### Information given:
* * * * * * *

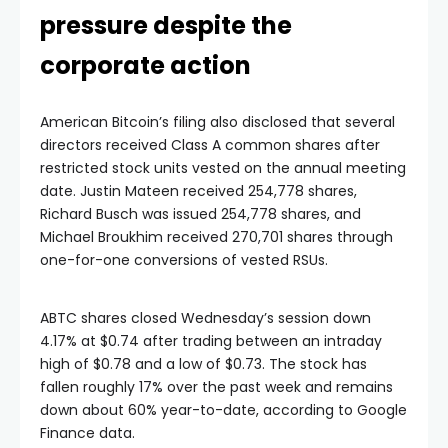
pressure despite the
corporate action
American Bitcoin’s filing also disclosed that several
directors received Class A common shares after
restricted stock units vested on the annual meeting
date. Justin Mateen received 254,778 shares,
Richard Busch was issued 254,778 shares, and
Michael Broukhim received 270,701 shares through
one-for-one conversions of vested RSUs.
ABTC shares closed Wednesday’s session down
4.17% at $0.74 after trading between an intraday
high of $0.78 and a low of $0.73. The stock has
fallen roughly 17% over the past week and remains
down about 60% year-to-date, according to Google
Finance data.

* * * * * * *

### What needs to be done:
Update the text in these records by replacing every "received" with "obtained", changing nothing else. Leave the pictures out of your answer.

### Answer for this exercise:
pressure despite the
corporate action
American Bitcoin’s filing also disclosed that several
directors obtained Class A common shares after
restricted stock units vested on the annual meeting
date. Justin Mateen obtained 254,778 shares,
Richard Busch was issued 254,778 shares, and
Michael Broukhim obtained 270,701 shares through
one-for-one conversions of vested RSUs.
ABTC shares closed Wednesday’s session down
4.17% at $0.74 after trading between an intraday
high of $0.78 and a low of $0.73. The stock has
fallen roughly 17% over the past week and remains
down about 60% year-to-date, according to Google
Finance data.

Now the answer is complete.